Talking about the "mean" of a dichotomous variable (like each stage of CoC) is a bit odd. Usually people would say "proportion" - but this works out the same.

The figures seem to have errors. By design, each stage of CoC has to be less common than earlier ones. But this is not reflected in the figure. E.g. for Afghanistan, the mean for level 3 is higher than for level 2. For Albania, they seem to be equal. Problems like this occur for other countries, too. So, either something is wrong in what you plotted, or I am confused (but if I am confused, others are likely to be confused as well).

*** Reviewer #2:

The article "Exposure to conflicts and its influence on continuum of maternal health care: Analyses of 452,192 women across 49 countries and 82 surveys" by Rammohan explores the change in the odds of receiving any of a set of maternal care components in relation to exposure to conflict. The article is original, well-conceived, well-written, and compelling.

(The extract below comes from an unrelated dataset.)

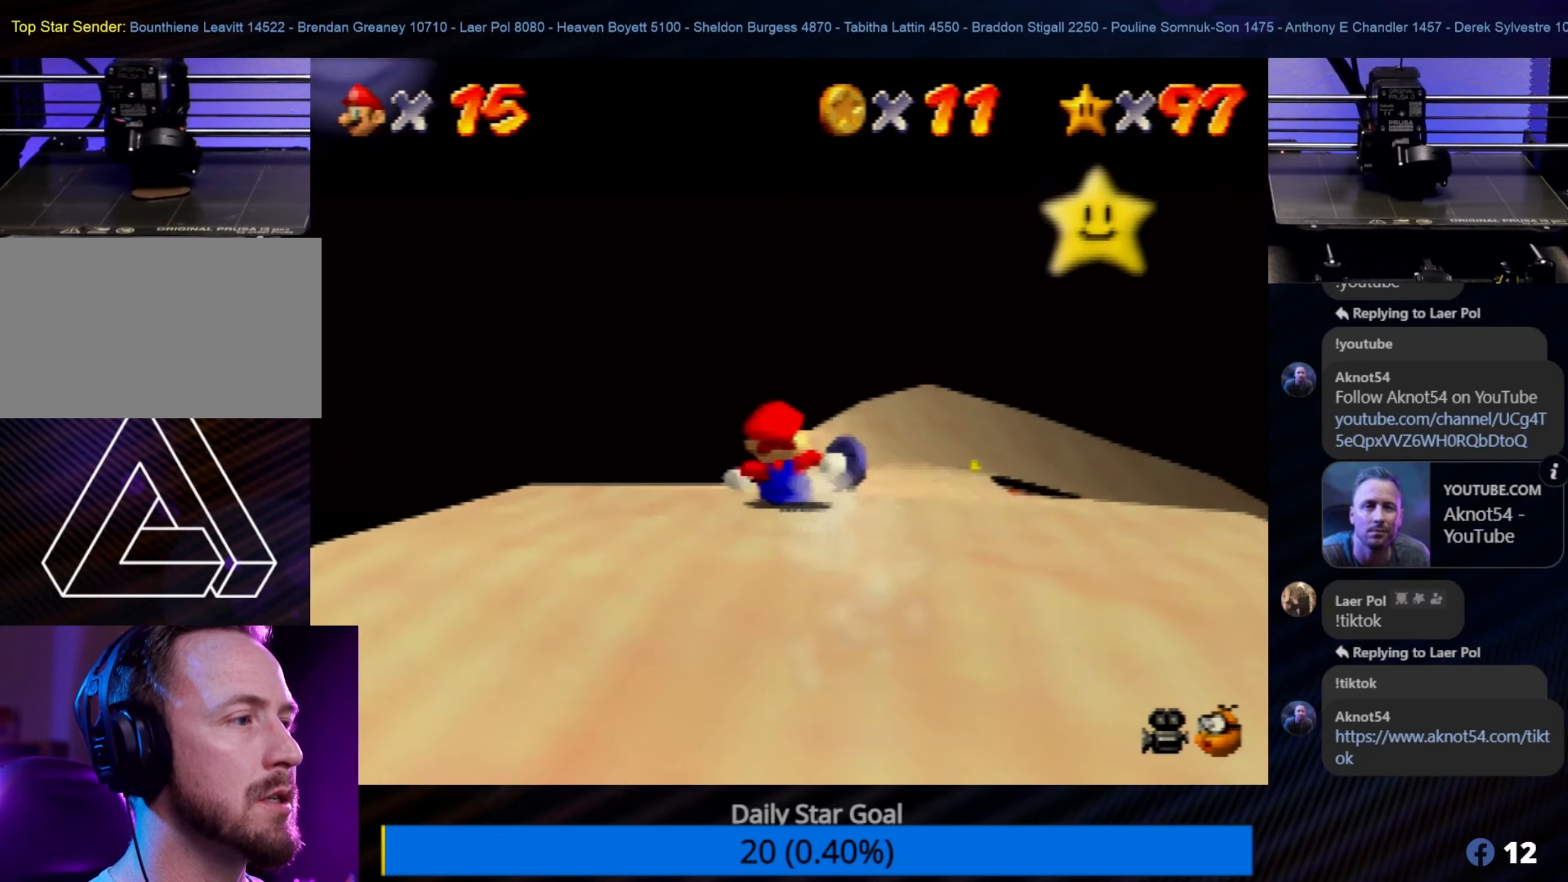
{"buttons": [], "left_stick": "up", "events": [[17, "left_stick", "left"], [34, "left_stick", "up-right"], [334, "left_stick", "up"]]}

The only substantive comment of note is that the exposure is defined at the provincial level. Some provinces (by which I assume the authors mean the first administrative level - the terminology differs by country) are small (and therefore exposure is well-measured), while others are large, and exposure may be measured with noise. Along a similar vein, using the province boundary may miss nearby conflicts just on the other side of the province boundary. An improvement would be to allow linkage by lat-long coordinates. However, that will likely only improve precision (classical measurement error in the exposure variables), and is not critical for inference in this paper.

The main non-substantive comments is that the manuscript is written as if geared for economists, and towing closer to medical literature templates may make it more impactful among medical/health readership. Suggestions may be to shorten/tighten the intro; remove boldface parts; simplify some of the methods; extend discussion and include some limitations.

The article is clear, lucid, and a pleasure to read. Overall this makes a really nice and important contribution to the thickening literature about the role of conflict in eroding the health and well-being of women and children.

*** Reviewer #3:

Background: This section is rather thin and lacks the depth of the rationale for the study. It is not a surprise that conflict affects access to services. There is a lot of literature on this and it would have been useful to include even if small framework in what way the conflict affects this. For example evidence on increase of c-sections and delay of immunizations are key to understand the interaction between conflict and maternal health outcomes. Another consideration missing is type of place of conflict and how differently this might affect the access. Recent papers on Palestine (Leone et al and Siam et al.) have highlighted this mainly given different intensities (tackled by this paper) in different parts of the country. Basically the paper in the background and the conclusions needs to answer the so what question beyond the data contribution.

Methods: The key contribution of this paper is the inclusion of a large number of datasets and most importantly the inclusion of information of the Upsala datasets.

There are a few points that need clarification such as how were the data pooled together? Were synthetic cohorts used? Can you include more information on how the exposure was considered. Were past births included? Did you reconstruct the birth histories? How was the file constructed.

There needs to be a rationale for the outcomes. Eg: why 4 visits-not obvious to everyone. There needs to be a discussion on the quality of the conflict data, in particular how it varies across countries. This needs to go in the limitations.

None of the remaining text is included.